Dia menerangkan, rapid test Covid-19 dilakukan bagi karyawan dan dosen pada minggu lalu. Swab test lalu dilakukan setelah mengetahui ada beberapa orang yang reaktif dari hasil rapid test itu.

3. Peneliti Jepang Tunjukkan SARS-CoV-2 Bisa Hidup di Kulit 9 Jam

Sebuah studi baru di Jepang menemukan virus corona jenis baru penyebab Covid-19 bisa bertahan hidup pada kulit manusia jauh lebih lama daripada virus flu umumnya. SARS-CoV-2 hidup di sampel kulit manusia di laboratorium selama sekitar sembilan jam.

Itu kontras dengan sebuah galur virus influenza A yang juga digunakan dalam studi itu. Virus flu A didapati hanya dapat bertahan hidup pada sampel yang sama hanya selama dua jam. Tapi, beruntungnya, kedua jenis virus corona itu, yang hidup lebih lama maupun lebih singkat, sama tidak tahan terhadap hand sanitizer.

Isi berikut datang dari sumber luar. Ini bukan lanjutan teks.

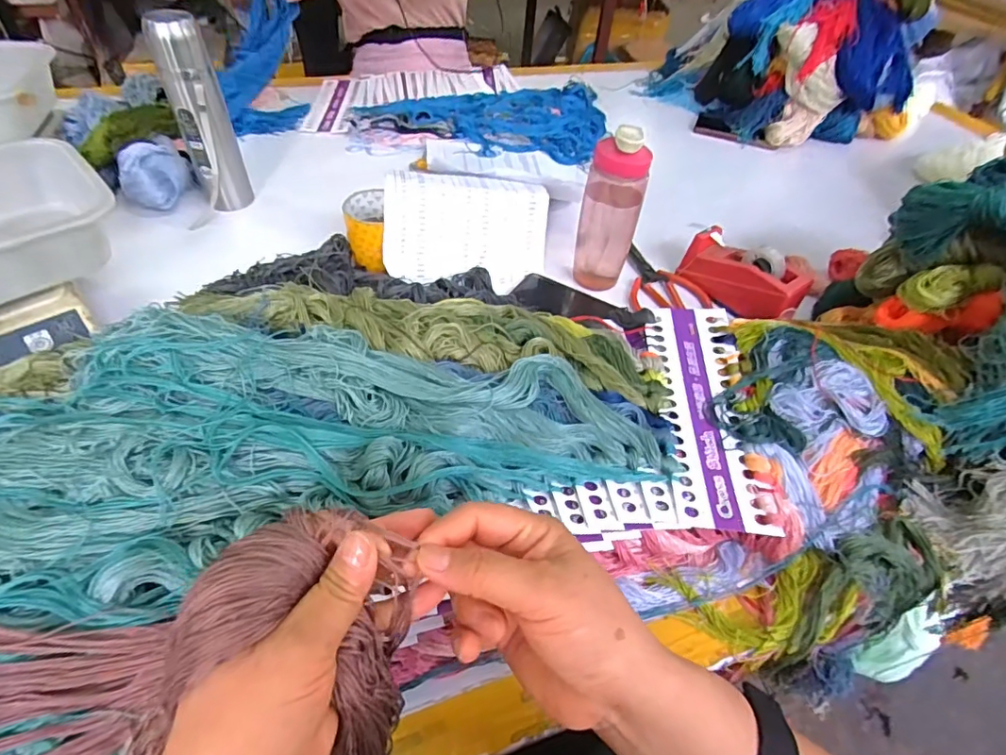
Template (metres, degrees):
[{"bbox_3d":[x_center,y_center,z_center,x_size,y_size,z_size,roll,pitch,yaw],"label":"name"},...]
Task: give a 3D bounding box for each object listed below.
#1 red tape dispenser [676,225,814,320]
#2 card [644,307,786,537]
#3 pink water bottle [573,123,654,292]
[{"bbox_3d":[0.310,-0.132,0.681,0.062,0.066,0.155,-30,57,-28],"label":"red tape dispenser"},{"bbox_3d":[0.184,0.022,0.484,0.078,0.011,0.243,5,52,-2],"label":"card"},{"bbox_3d":[0.134,-0.204,0.642,0.067,0.202,0.061,18,49,11],"label":"pink water bottle"}]

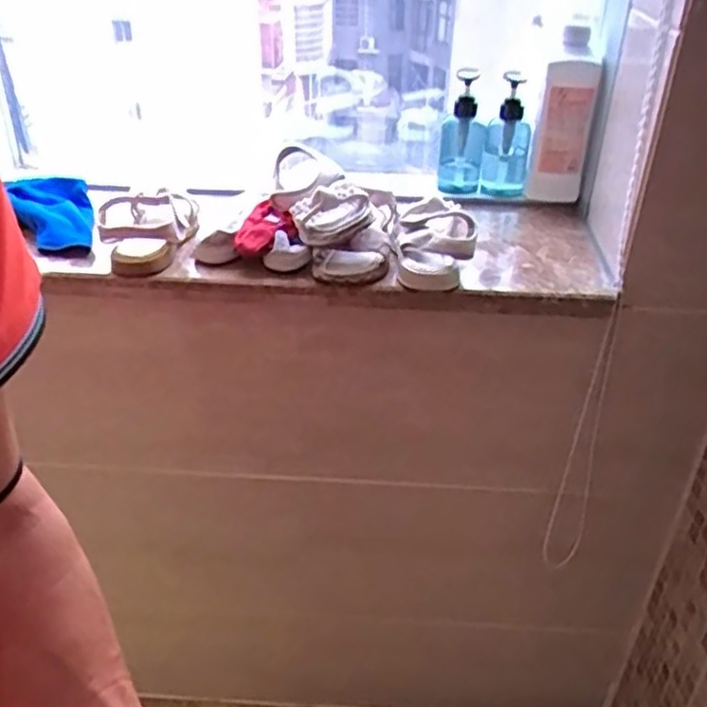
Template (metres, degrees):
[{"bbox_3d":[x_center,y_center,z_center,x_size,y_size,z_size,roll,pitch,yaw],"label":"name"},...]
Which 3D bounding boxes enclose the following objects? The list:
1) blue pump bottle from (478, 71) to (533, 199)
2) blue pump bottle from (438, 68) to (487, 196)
[{"bbox_3d":[0.190,-0.259,0.873,0.057,0.150,0.067,6,33,7],"label":"blue pump bottle"},{"bbox_3d":[0.138,-0.273,0.894,0.055,0.169,0.037,3,50,4],"label":"blue pump bottle"}]

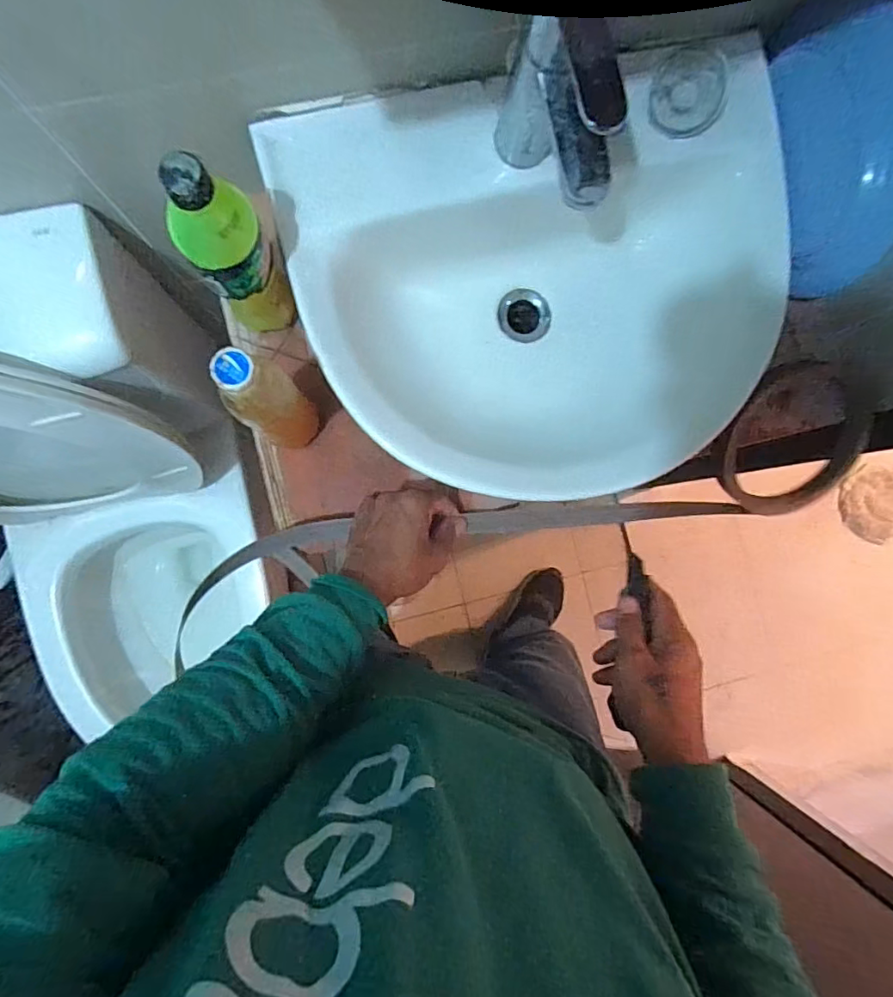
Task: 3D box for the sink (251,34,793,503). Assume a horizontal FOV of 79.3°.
[{"bbox_3d":[0.099,-0.190,0.542,0.466,0.145,0.368,-11,87,-5],"label":"sink"}]

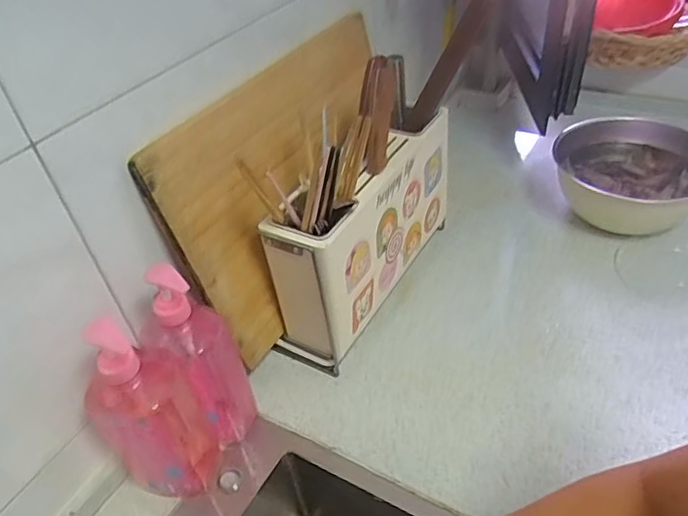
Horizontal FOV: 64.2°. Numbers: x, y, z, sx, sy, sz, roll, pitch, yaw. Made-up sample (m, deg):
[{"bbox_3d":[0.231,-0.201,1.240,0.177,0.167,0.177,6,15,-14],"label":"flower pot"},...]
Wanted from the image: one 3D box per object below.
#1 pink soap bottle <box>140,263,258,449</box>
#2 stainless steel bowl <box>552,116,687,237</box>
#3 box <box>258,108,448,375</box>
[{"bbox_3d":[-0.168,0.108,0.631,0.089,0.263,0.084,-25,45,-19],"label":"pink soap bottle"},{"bbox_3d":[0.487,-0.131,0.940,0.243,0.121,0.266,-4,42,3],"label":"stainless steel bowl"},{"bbox_3d":[0.034,-0.036,0.803,0.109,0.247,0.342,18,47,25],"label":"box"}]

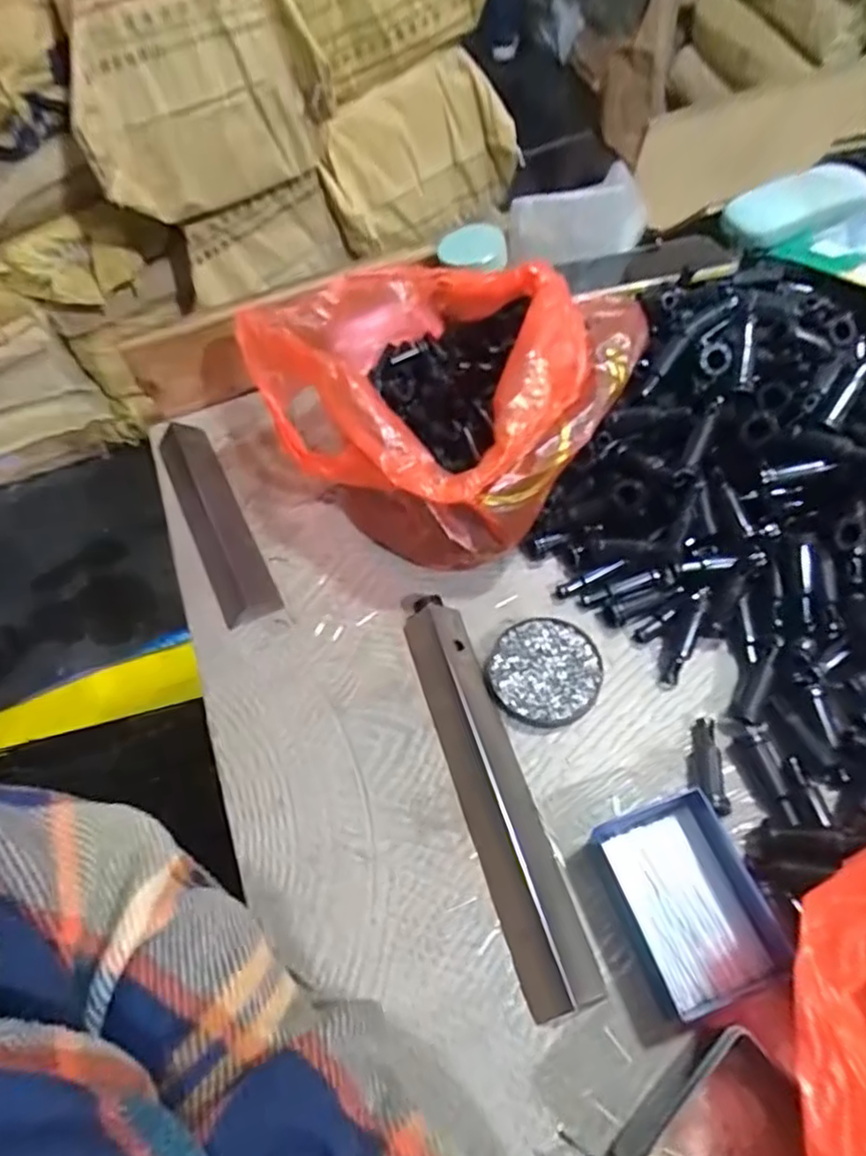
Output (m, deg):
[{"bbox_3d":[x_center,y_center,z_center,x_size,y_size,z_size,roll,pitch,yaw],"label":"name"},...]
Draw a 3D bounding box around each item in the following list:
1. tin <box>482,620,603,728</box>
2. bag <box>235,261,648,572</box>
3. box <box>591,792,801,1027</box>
[{"bbox_3d":[0.085,0.072,0.507,0.080,0.020,0.083,-3,58,5],"label":"tin"},{"bbox_3d":[0.009,-0.169,0.592,0.287,0.155,0.275,30,66,23],"label":"bag"},{"bbox_3d":[0.158,0.197,0.413,0.080,0.028,0.110,-20,58,-6],"label":"box"}]

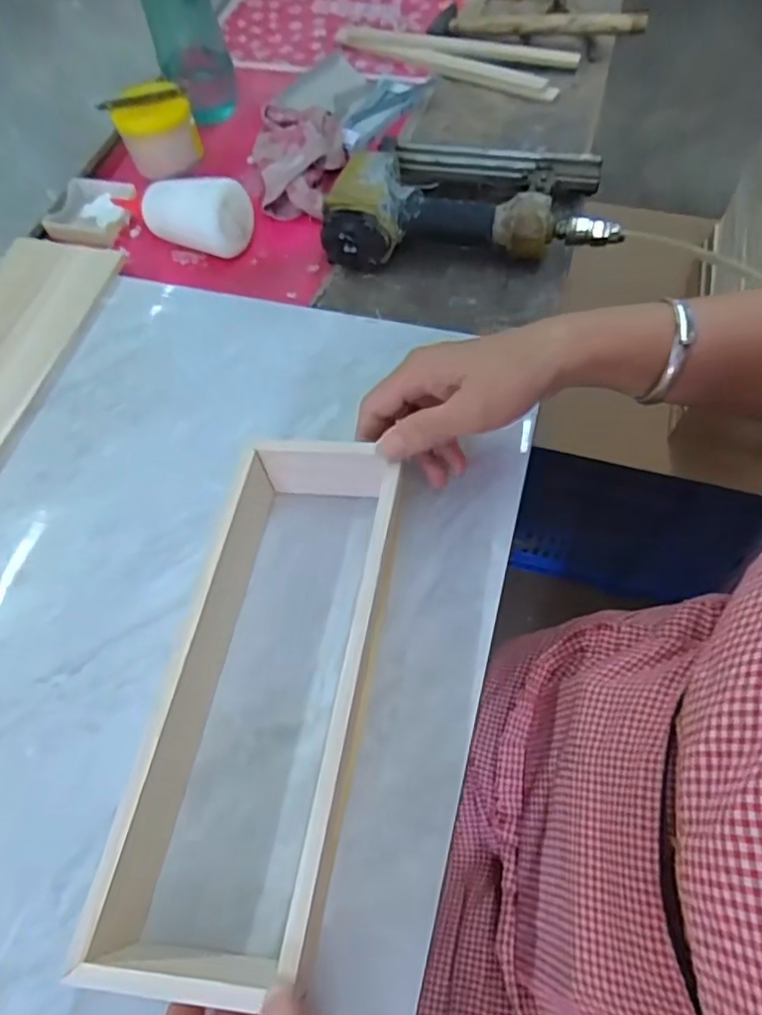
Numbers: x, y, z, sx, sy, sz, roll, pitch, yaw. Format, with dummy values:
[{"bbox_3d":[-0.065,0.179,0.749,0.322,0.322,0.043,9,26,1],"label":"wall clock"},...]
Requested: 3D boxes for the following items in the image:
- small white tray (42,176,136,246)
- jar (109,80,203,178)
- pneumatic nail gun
[{"bbox_3d":[-0.299,-0.303,0.611,0.079,0.019,0.081,10,63,9],"label":"small white tray"},{"bbox_3d":[-0.235,-0.398,0.630,0.079,0.063,0.064,-21,63,-7],"label":"jar"},{"bbox_3d":[0.084,-0.286,0.544,0.247,0.062,0.156,6,63,7],"label":"pneumatic nail gun"}]

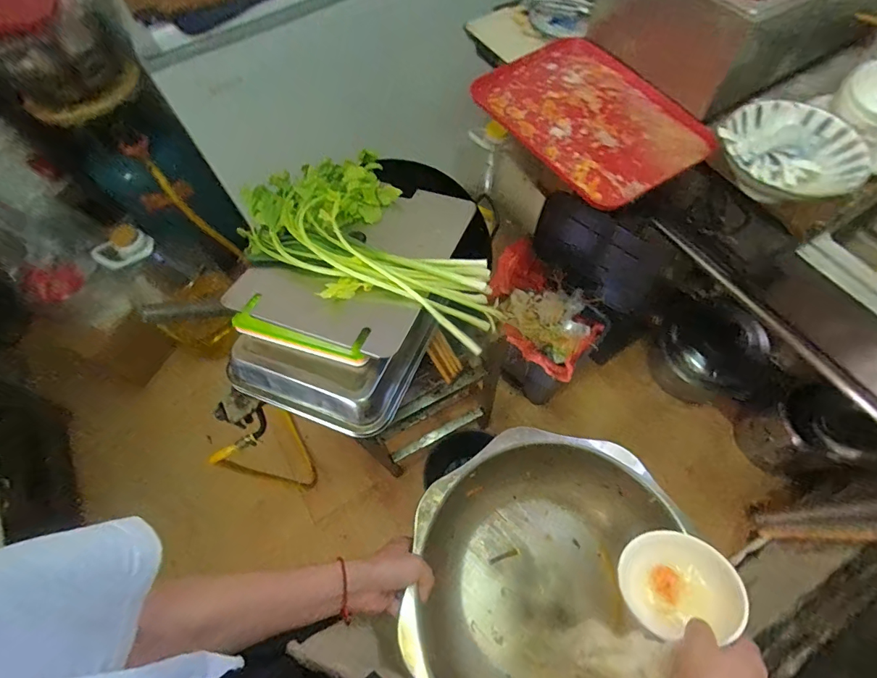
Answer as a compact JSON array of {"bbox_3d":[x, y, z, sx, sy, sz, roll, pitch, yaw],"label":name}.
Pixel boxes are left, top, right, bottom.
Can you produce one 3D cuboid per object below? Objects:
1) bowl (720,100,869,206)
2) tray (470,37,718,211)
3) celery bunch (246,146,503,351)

Temuan ini menggarisbawahi pentingnya mencuci tangan dengan sabun atau hand sanitizer untuk mencegah penularan Covid-19. Temuan juga membuktikan SARS-CoV-2 memiliki risiko lebih tinggi untuk penularan lewat kontak fisik karena lebih stabil di permukaan kulit ketimbang virus flu A.